Two law firms have secured contempt findings against former clients who have refused court orders to pay legal bills.
Following a three-day hearing in March, Mr Justice Morris found 14 charges proved to the criminal standard in Hassan Khan & Co v Al-Rawas & Anor in relation to the defendants’ non-disclosure of bank accounts and business interests.
Husband and wife Thamer Al-Shanfari and Iman Said Al-Rawas, both Omani nationals and resident in Oman, had instructed the inter-related London firms Hassan Khan & Co and the Khan Partnership LLP in substantial litigation between 2006 and 2009 in relation to sanctions over involvement with the Zimbabwean government.
Four years later, the firms started proceedings for unpaid bills and in March 2018 the High Court ordered the defendants to pay more than £1.16m.
The money has never been paid, and the judge said the defendants’ objective remained to ‘disrupt, frustrate and protract’ the proceedings, after taking an informed and deliberate decision not to participate at various hearings and not to engage with the claimants or the court.

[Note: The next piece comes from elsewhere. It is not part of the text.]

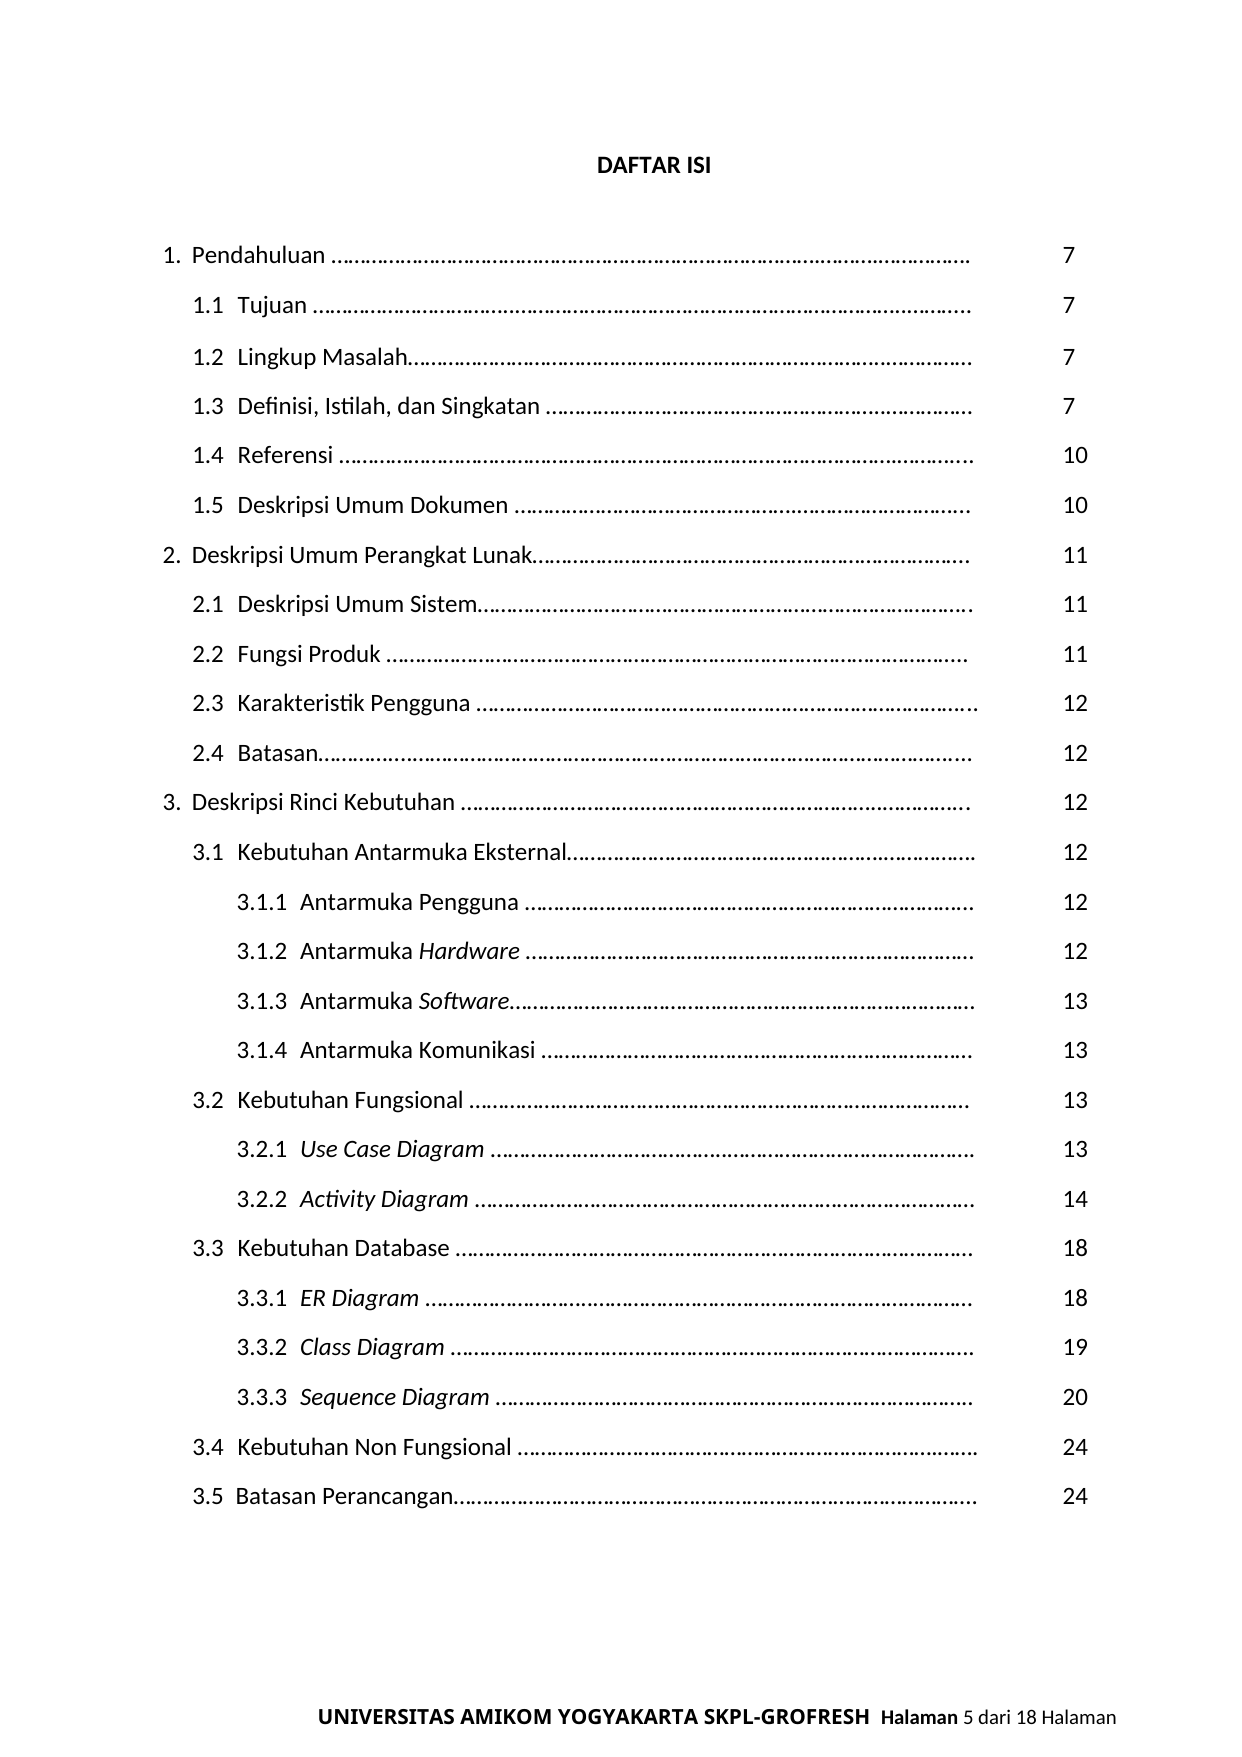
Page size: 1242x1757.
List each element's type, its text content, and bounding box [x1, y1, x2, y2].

The judge invited both parties, including the defendants who did not take part in the hearing, to comment on the nature and gravity of the contempt before deciding on a timetable for sentencing.
The court heard that a Part 71 order had been made in May 2018 requiring the defendants to provide information about their means and assets and any other relevant information.
Morris J found that the husband knew of the orders to make disclosure of full bank statements for the previous five years, but he decided deliberately not to provide those documents. This was despite his having 10 accounts in the Middle East with three different banks. Statements that he had no accounts were found to be false.
He also failed to provide documents concerning property he owned in Zimbabwe and did not disclose documents showing his ownership of two private companies.
The claimants submitted – and the judge found – that the husband had shown a casual approach to his duties to the court. He ignored the Part 71 orders and failed to attend at court on four occasions. Once both defendants did become involved in enforcement proceedings, their approach was to dispute as much as possible, regardless of the merits of the arguments.
In addition to the judgment sums, the claimants have since obtained further costs orders against the defendants, totalling around £864,000, although these have not yet been pursued.
Sir Geoffrey Cox QC and Ben Walker-Nolan, instructed by The Khan Partnership LLP, appeared for the claimants. The defendants were not present and were not represented.